Cyberpunk 2077's Default Graphics Suck. Here's How I Made It Look Good

Bringing back all the worst "cinematic" options for a game that doesn't need them.
December 10, 2020, 2:00pm
'Cyberpunk 2077' screenshots courtesy

Cyberpunk 2077 is not a pretty game. Some of that is intentional: the world of Cyberpunk is one of ruin and decay, masked by a cloying glaze of advertising and chic corporate architecture. But it's also true that, by and large, there is very little in Cyberpunk that ever looks cool or beautiful. Your outfits are generally terrible, and so are the NPC's. The world is large, but rarely so large that it ever feels expansive. Most places you go feel like the place you just left, and even if you light out of the wasteland around Night City, you'll find a familiar Fallout-style collection of scrap heaps and scrub desert. No matter what you are running Cyberpunk 2077 on, no settings tweaks can make it stylish.


However, Cyberpunk 2077 is also not quite as ugly and grating as it first appears. And the major culprits are the visual effects options the game turns on by default: film grain, chromatic aberration, depth of field, lens flare, and motion blur.

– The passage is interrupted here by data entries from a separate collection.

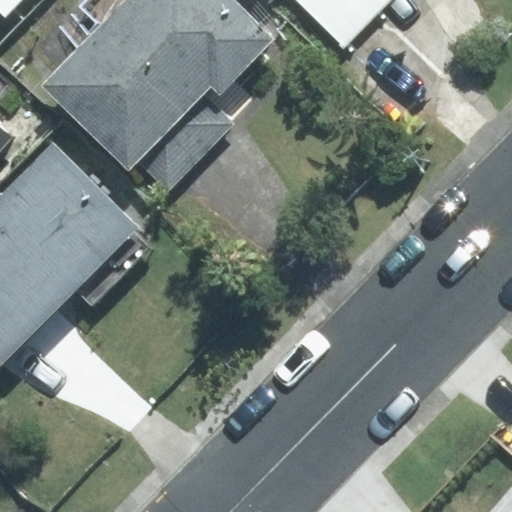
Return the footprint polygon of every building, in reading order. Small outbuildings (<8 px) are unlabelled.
[(4,0),(22,15),(34,0),(4,0)] [(156,170),(236,90),(247,102),(302,46),(255,0),(146,0),(66,81),(156,170)] [(299,0),(349,50),(400,0),(299,0)] [(0,110),(10,97),(0,89),(0,110)] [(69,133),(0,206),(0,362),(16,377),(163,222),(69,133)]
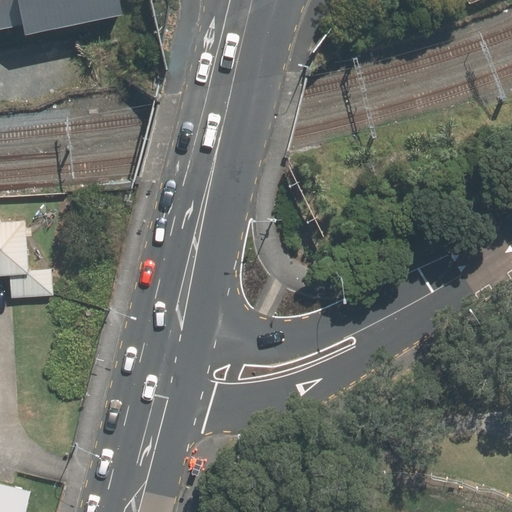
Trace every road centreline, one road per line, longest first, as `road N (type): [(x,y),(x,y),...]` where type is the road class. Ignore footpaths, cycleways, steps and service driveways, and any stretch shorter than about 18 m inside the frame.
road 1 (residential): [(412,309),(365,356),(305,389),(225,407),(161,400)]
road 2 (residential): [(177,330),(278,342),(412,309)]
road 3 (primary): [(211,168),(177,330)]
road 4 (primary): [(211,168),(239,51)]
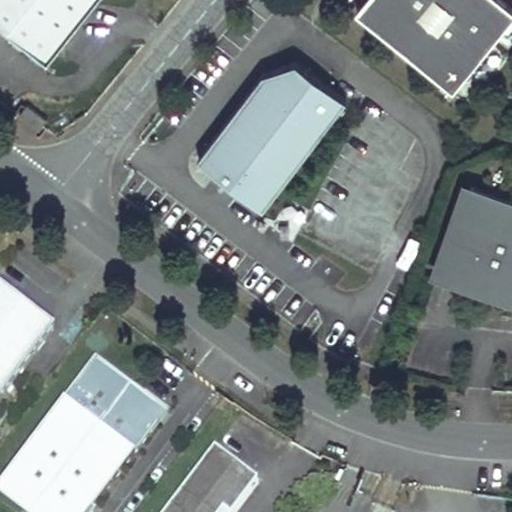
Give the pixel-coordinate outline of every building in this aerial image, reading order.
[(0,0),(0,33),(41,66),(92,0),(0,0)] [(369,17),(382,0),(367,0),(359,10),(369,17)] [(457,88),(511,19),(511,3),(507,0),(382,0),(369,17),(457,88)] [(267,71),(208,148),(224,160),(217,169),(267,206),(350,98),(299,59),(267,71)] [(51,116),(30,100),(23,109),(44,125),(51,116)] [(224,160),(208,148),(201,156),(217,169),(224,160)] [(511,198),(476,187),(446,276),(478,286),(488,282),(491,291),(511,297),(511,198)] [(0,402),(48,339),(46,323),(0,287),(0,402)] [(48,339),(55,330),(46,323),(48,339)] [(155,405),(95,360),(0,486),(0,498),(18,511),(93,511),(157,427),(152,424),(151,411),(155,405)] [(167,414),(155,405),(151,411),(152,424),(157,427),(167,414)] [(226,511),(250,483),(237,470),(212,451),(165,511),(216,511),(220,508),(226,511)]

Some years ago, a lot of games were heavily over-doing these effects and disabling them was an easy way to make a game look better and clearer. Most games I've played in the last few years, if they still use these settings, have gotten a bit more restrained with them and I rarely feel moved to mess with them anymore. But Cyberpunk 2077 is a throwback to the late 2000s and early 2010s when tons of games were shellacking the picture with after-effects to give games more cinematic looks. 

Hideo Cyber.jpg

Somehow it's this guy's fault.

Except these aren't really cinematic looks, they're effects meant to evoke the camera distortions you get with faulty equipment or bad technique. It's JJ Abrams' Star Trek with lens-flare, except Cyberpunk 2077 also has several other eye-catching effects firing all at once, and all at the same intensity. With all these effects turned on, it's like you've traveled to Night City only to look at it through the screen on the back of a twenty year-old digital camcorder with a cheap lens. To me, that's a wasted trip.

First, the film grain effect doesn't look so much like film grain nor like its static-y digital equivalent. To my eyes, it looks much more like the "screen-door" effect of early, low-res VR. As if you're looking at a high-res image through a slightly lower-res filter. Turn that shit off.

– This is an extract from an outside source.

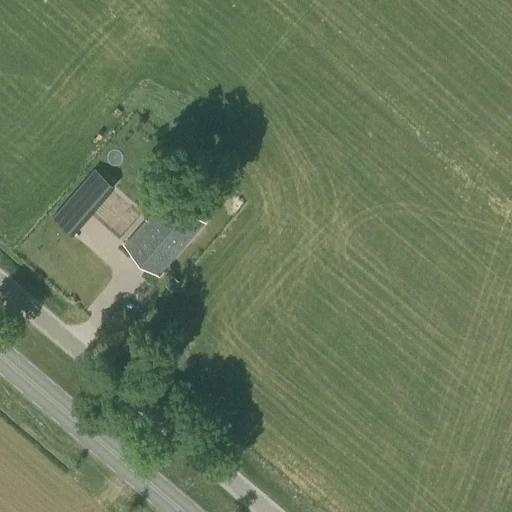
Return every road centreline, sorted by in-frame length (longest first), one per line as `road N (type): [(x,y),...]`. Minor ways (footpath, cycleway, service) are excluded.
road 1 (unclassified): [(277,511),(0,287)]
road 2 (primary): [(178,511),(0,357)]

Second, while the depth of field effect was pretty subtle, it also never looked convincing to me. With the effect turned on, I never saw the kind of softening I'd expect with a realistic depth of field effect. Things might have looked very slightly muddy in places, but it didn't produce any sense of depth or focus. I decided just to leave it off.

Cyberpunk 2077 Screenshot 2020.12.10 -

Third, lens flare was just too much and often registered more as glare than flare. There were some scenes were the effect worked well, producing striking little crescents around harsh light sources, but mostly it washed out a lot of detail and erased more interesting lighting effects.

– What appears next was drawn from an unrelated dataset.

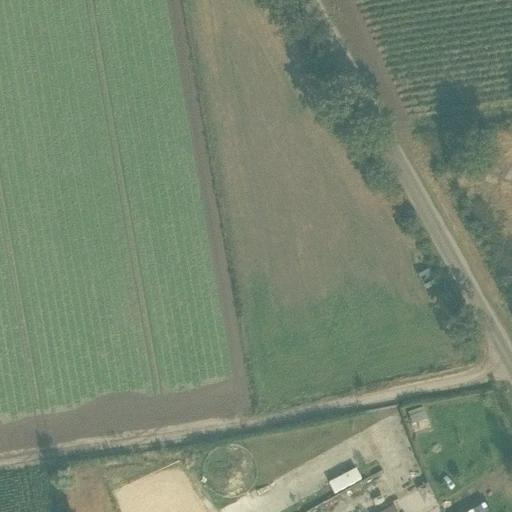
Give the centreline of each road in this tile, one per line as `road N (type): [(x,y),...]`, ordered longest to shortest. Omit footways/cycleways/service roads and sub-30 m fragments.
road 1 (track): [(511,377),(0,475)]
road 2 (unclassified): [(511,369),(309,0)]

Check out the above photo I took by a lakeside cabin at dawn, with no effects. The cabin is backlit by the rising sun, but the sun is still well below the roofline. The top image looks about like what I'd expect to see both in-person and with a decent camera: the light is breaking across the top of the cabin and you can see the harsh sunlight framing the backlit house and obscuring the backdrop where it's most intense. All about right.

The second photo, with only lens flare turned on, just gets the scene wrong. The entire frame is washed in gold sunlight… except there is no direct sunlight that we're exposed to. We're well within the shade of this house, but the effect makes it look as if we're looking directly at the sun from inside a jar of urine.

Cyberpunk 2077 Screenshot 2020.12.10 -

Directed by Terrence Malick

Still, chromatic aberration was the nightmare effect, and I think it might have been worse because I was playing on a widescreen monitor. It's where an image displays color-shifts along object borders, and it mimics an effect you get with flawed lenses. In Cyberpunk 2077 the intensity of this effect increases as you look from the center of the screen to the edges, and on my widescreen probably a third of the entire screen displayed both thick distorted lines of "purple fringe" and blurring.

I totally get that these effects are valid aesthetic choices, and you would never hear me arguing that digital noise or chromatic aberration were bad calls in games like ZombiU or Kane and Lynch 2. Both were trying to evoke very specific media and call attention to the way players' view of the action was mediated along with our relationship to it. But Cyberpunk 2077 is already a game loaded with bold lighting and effects that already create an oppressive and alienating atmosphere. Its default visual settings just take those and slap a bunch of bad filters onto it.